Generation Z, that enigmatic demographic of men and women born between 1997 and 2012 or so, have been presumed to hold wildly progressive views. [emphasis, links added]
In the stereotype of public imagination this is – or has been – a group that will go to the wall for net zero, dump a partner if their views on gender politics give them the “ick”, or leave any job that has the temerity to demand their presence in the office.
Except it may not be true.
A growing mass of evidence suggests that far from the Leftie snowflake cohort of lore, Gen Z are disparate in their politics and care about the same things older generations do – jobs, houses, security – more than culture wars or social issues.
A landmark report from the John Smith Centre at Glasgow University, published this week, has added to this feeling.
Working with the polling company Focaldata, the institute conducted 260 interviews with people aged 18 to 29, using those conversations to inform a 40-question poll of 2,039 young people across the country.
Contrary to what may have been expected, it found that Gen Z are more worried about crime than the environment, surprisingly split on the benefits of migration, and focused on jobs, housing and family above all.
“It goes back to Maslow’s hierarchy of needs,” says Eddie Barnes, the director of the John Smith Centre.
“The bottom of that triangle is basics (including food, water, shelter, sleep, housing, health, finances). That’s where the younger generation [is]. This is a generation that has not had much in the way of wage growth, they’ve had extremely high housing costs, and financial insecurity.
“Those, not culture war issues, are the top priorities. What do people care about? It’s the financial stuff. Crime ranks much more highly than the environment, which was a big surprise.”
When asked what the biggest contributors were to them feeling “nervous, anxious or on edge”, respondents replied: “financial worries” (37 per cent), “work pressures” (23 per cent) and “job security or unemployment” (20 per cent). Climate change languished on 10 per cent. […snip…]
The “most important issues facing the UK today” were inflation and the cost of living, health care, housing and crime. Only 20 per cent said climate change and the environment.

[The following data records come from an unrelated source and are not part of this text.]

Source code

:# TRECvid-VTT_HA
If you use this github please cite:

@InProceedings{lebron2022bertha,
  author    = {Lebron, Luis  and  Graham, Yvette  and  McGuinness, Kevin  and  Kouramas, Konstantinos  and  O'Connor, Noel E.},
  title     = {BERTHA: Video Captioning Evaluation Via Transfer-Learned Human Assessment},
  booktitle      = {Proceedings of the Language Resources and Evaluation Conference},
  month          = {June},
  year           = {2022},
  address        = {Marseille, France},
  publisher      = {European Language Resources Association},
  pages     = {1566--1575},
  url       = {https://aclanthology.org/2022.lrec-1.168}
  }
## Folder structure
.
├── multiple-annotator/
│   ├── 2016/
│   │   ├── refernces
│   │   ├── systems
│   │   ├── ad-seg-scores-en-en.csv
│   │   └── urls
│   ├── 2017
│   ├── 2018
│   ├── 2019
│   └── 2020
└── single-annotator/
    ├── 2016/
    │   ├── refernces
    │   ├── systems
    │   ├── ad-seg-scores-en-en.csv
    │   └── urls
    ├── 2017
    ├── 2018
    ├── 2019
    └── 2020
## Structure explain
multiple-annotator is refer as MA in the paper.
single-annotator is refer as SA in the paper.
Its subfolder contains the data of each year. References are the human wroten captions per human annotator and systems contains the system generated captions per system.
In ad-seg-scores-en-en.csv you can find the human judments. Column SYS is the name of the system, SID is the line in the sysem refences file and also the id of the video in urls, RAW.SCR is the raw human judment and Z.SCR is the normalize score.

The figure is down on a global survey from 2019, which found that 41 per cent of young people thought climate change was more pressing than anything else.
The poll carried out for the John Smith report did not ask a specific question about the pandemic, but Barnes says it came up in focus groups conducted as part of the research.

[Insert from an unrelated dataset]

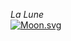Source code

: *La Lune*
</br>
[![Moon.svg](https://moon-svg.minung.dev/moon.svg?theme=basic&rotate=0)](https://moon-svg.minung.dev)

“There was a feeling Covid was yet another thing that had damaged young people’s upbringing,” he says. “One young person said, ‘We’ll never get that time back’. There wasn’t bitterness or anger, but a feeling of lament.”
Whatever the various causes, the result is a generation apparently more hardened to economic reality than millennials.
“Home ownership and the economy are far more important than climate change,” says 25-year-old Oliver Freeston, a Reform councillor from Lincolnshire.
“Climate change is natural, it’s been happening for thousands of years. If we have this crazy drive to net zero, it’s going to bankrupt the country. It’s not lowering bills, it’s increasing them. For young people it’s already tough with stagnating wages and a high tax burden. We don’t need it to be made any harder.”